Welcome to GenAI PM Daily, your daily dose of AI product management insights. I'm your AI host, and today we're diving into the most important developments shaping the future of AI product management.
LangChainAI launched Enterprise Deep Research, a multi-agent system on LangGraph for automating deep enterprise research with real-time streaming and human-guided steering. The team also released Chatsky, a Python dialog framework with a dialog graph system built on LangGraph, and a production-ready solution for integrating private LLM APIs into LangChain and LangGraph applications with authentication, logging, and state management.
Shifting to AI tools, Aravind Srinivas added Perplexity Finance to his sidebar for one-click daily market insights. Meanwhile, Teresa Torres showcased ZenCity’s orchestration layer that reads agendas and auto-generates department-specific council meeting prep packets, saving hours of prep.
On the product side, Guillermo Rauch emphasized that shipping is a full-spectrum skill covering design, QA, marketing, and iteration, and said AI will push PMs to excel beyond coding. In related strategy insights, Aakash Gupta defined product sense as the ability to find the right solution for users and the business despite limited or ambiguous information. In related insights, George Nurijanian outlined an eight-point toolkit for platform PMs covering systems thinking, API design, DevOps fundamentals, data architecture, change management, and cross-team collaboration.
In industry news, Andrej Karpathy published a deep dive into a PyTorch MPS backend bug and speculated on when LLMs might fully automate debugging tasks. Separately, Logan Kilpatrick clarified the mental model separating Gemini as a personal assistant from AI Studio as a builder platform and hinted at integrating a Gemini Apps Canvas.
Moving into video insights, Wade Foster of Zapier mapped the AI automation spectrum—from deterministic workflows to agentic chatbots—showing that solutions in the middle balance determinism, cost, and LLM reasoning. He demonstrated a Zapier email-categorization agent using natural-language prompts to sort over 100 daily emails into action, executive, customer-insight, and informational buckets, trimming his inbox to under ten messages. It also highlighted that successful adoption relies on hackathons, demos, and trust-building through low-risk tasks.

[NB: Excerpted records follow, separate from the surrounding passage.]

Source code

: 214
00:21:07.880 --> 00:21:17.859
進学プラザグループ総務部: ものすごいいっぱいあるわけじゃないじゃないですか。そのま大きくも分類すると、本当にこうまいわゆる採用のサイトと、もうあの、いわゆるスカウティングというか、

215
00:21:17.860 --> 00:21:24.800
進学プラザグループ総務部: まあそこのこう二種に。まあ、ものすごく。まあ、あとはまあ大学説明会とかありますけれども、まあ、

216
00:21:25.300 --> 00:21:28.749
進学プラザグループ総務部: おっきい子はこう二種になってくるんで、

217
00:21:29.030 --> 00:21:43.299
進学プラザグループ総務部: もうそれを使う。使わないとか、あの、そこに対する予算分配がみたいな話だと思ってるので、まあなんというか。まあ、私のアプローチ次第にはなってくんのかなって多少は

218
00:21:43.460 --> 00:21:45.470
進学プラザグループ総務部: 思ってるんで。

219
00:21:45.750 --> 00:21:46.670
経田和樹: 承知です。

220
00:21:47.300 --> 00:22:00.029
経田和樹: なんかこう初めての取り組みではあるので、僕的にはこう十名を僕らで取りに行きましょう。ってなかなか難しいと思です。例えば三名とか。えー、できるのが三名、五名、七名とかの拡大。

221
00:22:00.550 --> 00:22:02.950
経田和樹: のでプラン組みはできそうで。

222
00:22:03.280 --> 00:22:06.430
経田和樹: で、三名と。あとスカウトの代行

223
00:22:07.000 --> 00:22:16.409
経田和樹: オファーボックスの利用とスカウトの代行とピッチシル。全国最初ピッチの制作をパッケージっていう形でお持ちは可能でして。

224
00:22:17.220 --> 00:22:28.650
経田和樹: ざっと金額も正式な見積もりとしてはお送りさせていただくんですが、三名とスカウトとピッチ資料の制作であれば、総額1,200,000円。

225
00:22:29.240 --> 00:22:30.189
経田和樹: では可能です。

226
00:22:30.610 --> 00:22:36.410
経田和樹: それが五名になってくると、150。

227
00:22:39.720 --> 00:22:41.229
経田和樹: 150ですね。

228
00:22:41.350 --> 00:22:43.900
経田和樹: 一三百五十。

Finally, Dhanji Prasanna, CTO of Block, explained how he transformed Block into an AI-native enterprise with Goose, an open-source agent built on the Model Context Protocol. Goose automates tasks across systems—from writing SQL in Snowflake to emailing PDF reports—saving teams eight to ten hours per week and cutting manual workloads by up to 25 percent. Prasanna also reorganized the company into a unified functional structure, aligning engineers and designers under single tech leaders to accelerate AI development across Square, Cash App, Afterpay, and Title.
That's a wrap on today's GenAI PM Daily. Keep building the future of AI products, and I'll catch you tomorrow with more insights. Until then, stay curious!